AI products rely on vast amounts of data, often obtained through web scraping. While this has been a common practice among AI startups, it has also led to tensions with website owners who are increasingly using robots.txt files to control access to their content. Cloudflare's research indicates that Perplexity is actively circumventing these restrictions by changing its bots' user agents and autonomous system networks (ASNs).
Cloudflare's findings were based on machine learning and network signal analysis, revealing that Perplexity's scraping activities spanned tens of thousands of domains and millions of requests per day.
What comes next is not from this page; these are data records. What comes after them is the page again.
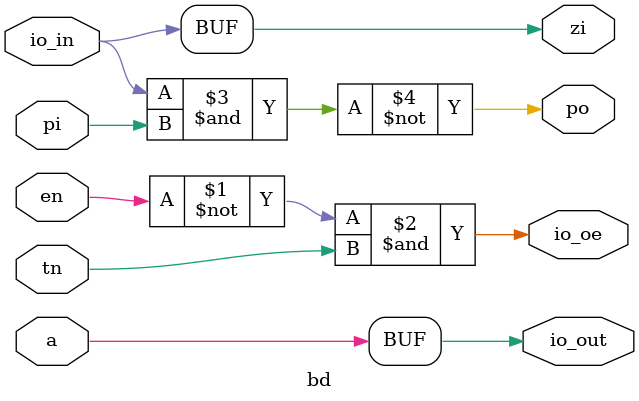
<source format=v>
`include "defs.v"

module bd
(
	output	io_out,
	output	io_oe,
	input		io_in,
	output	zi,
	output	po,
	input		a,
	input		en,
	input 	tn,
	input		pi
);

// assign io = (~en & tn) ? a : 1'bz;
// assign zi = io;
// assign po = ~(io & pi);

assign io_out = a;
assign io_oe = ~en & tn;
assign zi = io_in;
assign po = ~(io_in & pi);

endmodule

</source>
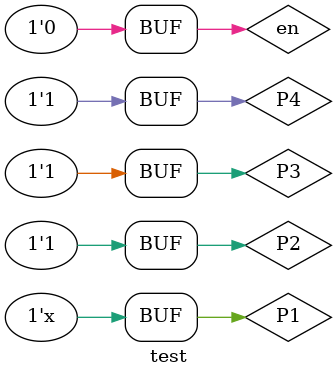
<source format=v>
`timescale 1ns / 1ps
    module test;
reg P1,P2,P3,P4,en;
wire [6:0]out;
main uut(P1,P2,P3,P4,en,out);

initial
begin
	P1=1'b1;
	en=1'b1;

#10
	begin
	P2=1'b1;
	en=1'b0;
	end

#10
	P3=1'b1;

#10
	P4=1'b1;

#10
	begin
	P1=1'bx;
	P2=1'bx;
	P3=1'bx;
	P4=1'bx;
	end

#10
	begin
	P3=1'b1;
	en=1'b1;
	end

#10
	begin
	P2=1'b1;
	en=1'b0;
	end

#10
	P3=1'b1;

#10
	P4=1'b1;

end
initial
begin
$monitor("p1p2p3p4=%b%b%b%b\tout=%7b",P1,P2,P3,P4,out);
end
endmodule

</source>
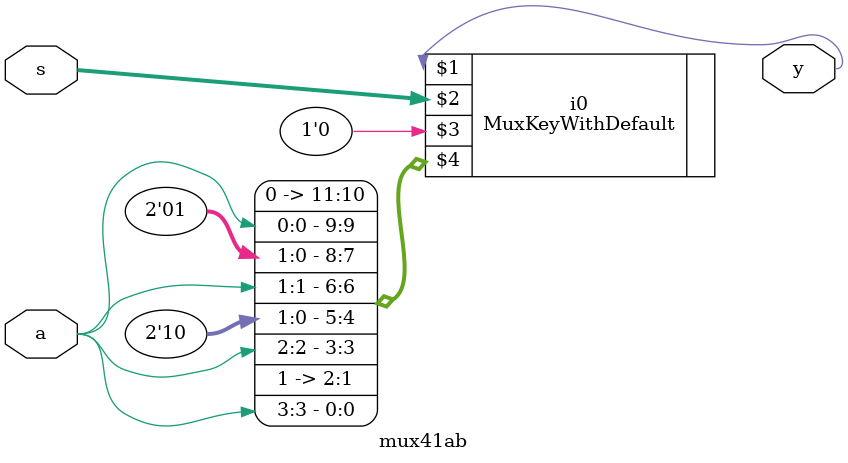
<source format=v>
module mux41ab(
        input [3:0] a,
        input [1:0] s,
        output y
    );
    MuxKeyWithDefault #(4, 2, 1) i0 (y, s, 1'b0, {
                                         2'b00, a[0],
                                         2'b01, a[1],
                                         2'b10, a[2],
                                         2'b11, a[3]
                                     });
endmodule

</source>
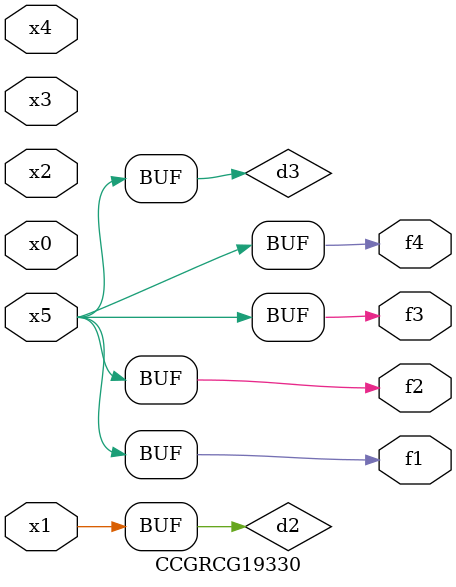
<source format=v>
module CCGRCG19330(
	input x0, x1, x2, x3, x4, x5,
	output f1, f2, f3, f4
);

	wire d1, d2, d3;

	not (d1, x5);
	or (d2, x1);
	xnor (d3, d1);
	assign f1 = d3;
	assign f2 = d3;
	assign f3 = d3;
	assign f4 = d3;
endmodule

</source>
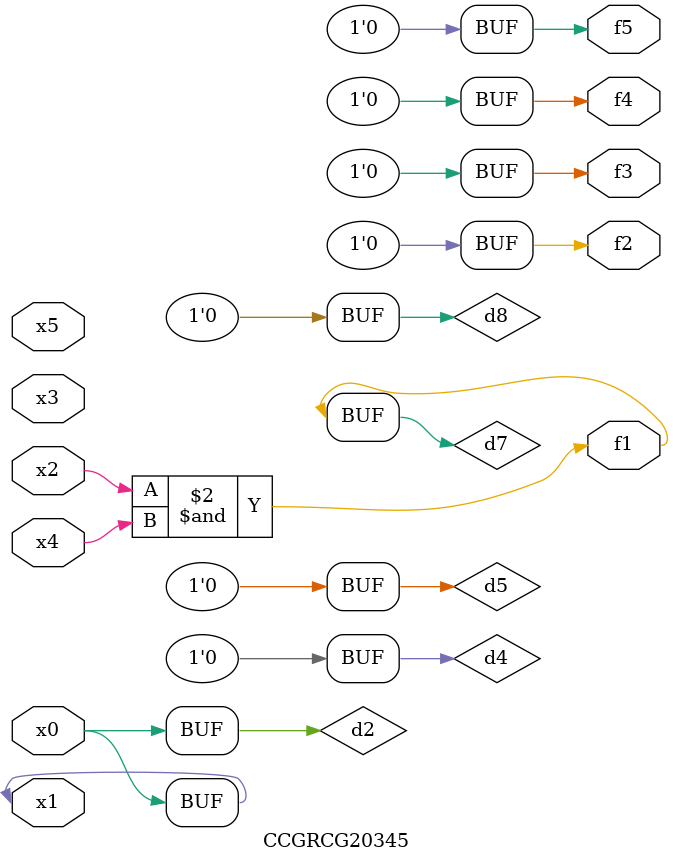
<source format=v>
module CCGRCG20345(
	input x0, x1, x2, x3, x4, x5,
	output f1, f2, f3, f4, f5
);

	wire d1, d2, d3, d4, d5, d6, d7, d8, d9;

	nand (d1, x1);
	buf (d2, x0, x1);
	nand (d3, x2, x4);
	and (d4, d1, d2);
	and (d5, d1, d2);
	nand (d6, d1, d3);
	not (d7, d3);
	xor (d8, d5);
	nor (d9, d5, d6);
	assign f1 = d7;
	assign f2 = d8;
	assign f3 = d8;
	assign f4 = d8;
	assign f5 = d8;
endmodule

</source>
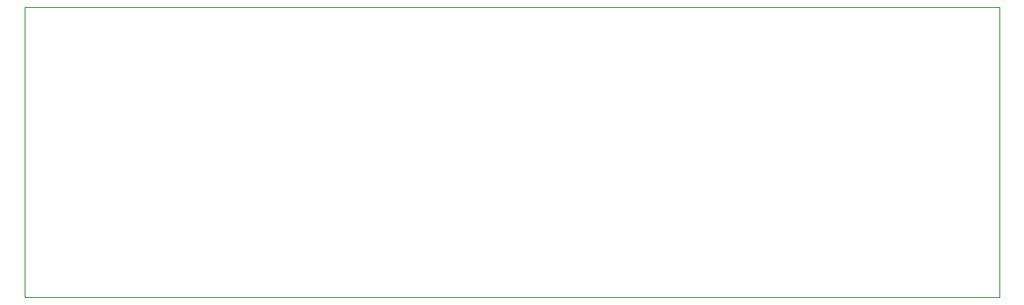
<source format=gbr>
G04 #@! TF.GenerationSoftware,KiCad,Pcbnew,(5.1.10)-1*
G04 #@! TF.CreationDate,2021-10-20T16:59:38-04:00*
G04 #@! TF.ProjectId,7seg,37736567-2e6b-4696-9361-645f70636258,rev?*
G04 #@! TF.SameCoordinates,Original*
G04 #@! TF.FileFunction,Profile,NP*
%FSLAX46Y46*%
G04 Gerber Fmt 4.6, Leading zero omitted, Abs format (unit mm)*
G04 Created by KiCad (PCBNEW (5.1.10)-1) date 2021-10-20 16:59:38*
%MOMM*%
%LPD*%
G01*
G04 APERTURE LIST*
G04 #@! TA.AperFunction,Profile*
%ADD10C,0.050000*%
G04 #@! TD*
G04 APERTURE END LIST*
D10*
X163830000Y-66014600D02*
X69900800Y-66014600D01*
X163830000Y-93954600D02*
X163830000Y-66014600D01*
X69900800Y-93954600D02*
X163830000Y-93954600D01*
X69900800Y-66014600D02*
X69900800Y-93954600D01*
M02*

</source>
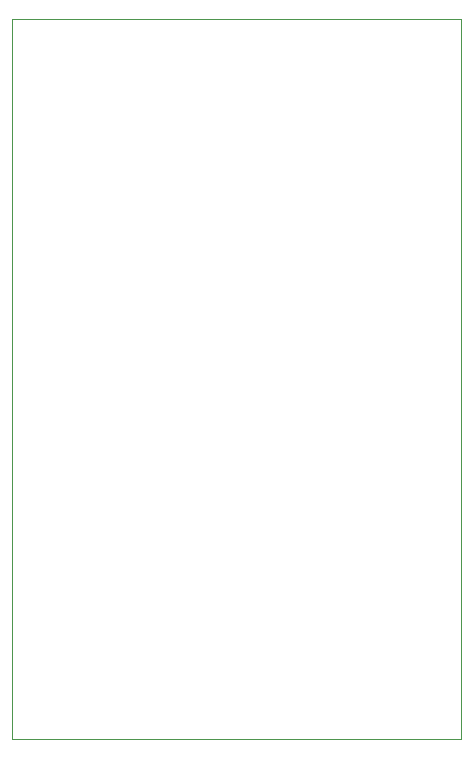
<source format=gm1>
%TF.GenerationSoftware,KiCad,Pcbnew,(6.0.5)*%
%TF.CreationDate,2024-01-21T10:02:02+01:00*%
%TF.ProjectId,Alchemy_to_Landungsbruecke,416c6368-656d-4795-9f74-6f5f4c616e64,rev?*%
%TF.SameCoordinates,Original*%
%TF.FileFunction,Profile,NP*%
%FSLAX46Y46*%
G04 Gerber Fmt 4.6, Leading zero omitted, Abs format (unit mm)*
G04 Created by KiCad (PCBNEW (6.0.5)) date 2024-01-21 10:02:02*
%MOMM*%
%LPD*%
G01*
G04 APERTURE LIST*
%TA.AperFunction,Profile*%
%ADD10C,0.100000*%
%TD*%
G04 APERTURE END LIST*
D10*
X132000000Y-69000000D02*
X170000000Y-69000000D01*
X170000000Y-69000000D02*
X170000000Y-130000000D01*
X170000000Y-130000000D02*
X132000000Y-130000000D01*
X132000000Y-130000000D02*
X132000000Y-69000000D01*
M02*

</source>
The company also observed that Perplexity used a generic browser to impersonate Google Chrome when its declared crawler was blocked.
In response to these allegations, Perplexity spokesperson Jesse Dwyer dismissed Cloudflare's claims as a "sales pitch" and denied that the bot in question belonged to Perplexity. However, Cloudflare's tests confirmed that Perplexity was indeed bypassing the robots.txt restrictions.
This is not the first time Perplexity has faced accusations of unauthorized scraping. Last year, news outlets like Wired alleged that the company was plagiarizing their content. Perplexity's CEO, Aravind Srinivas, was unable to provide a clear definition of plagiarism when questioned about the issue.
Cloudflare has taken a strong stance against AI crawlers, launching a marketplace last month that allows website owners to charge AI scrapers for access to their sites. The company's CEO, Matthew Prince, has warned that AI is disrupting the business model of the internet, particularly for publishers. Cloudflare has also introduced a free tool to help prevent bots from scraping websites for AI training purposes.
The ongoing dispute between Cloudflare and Perplexity highlights the broader challenges surrounding data collection and AI development. As AI technologies continue to advance, it is crucial for companies to strike a balance between harnessing the power of data and respecting the rights of content creators.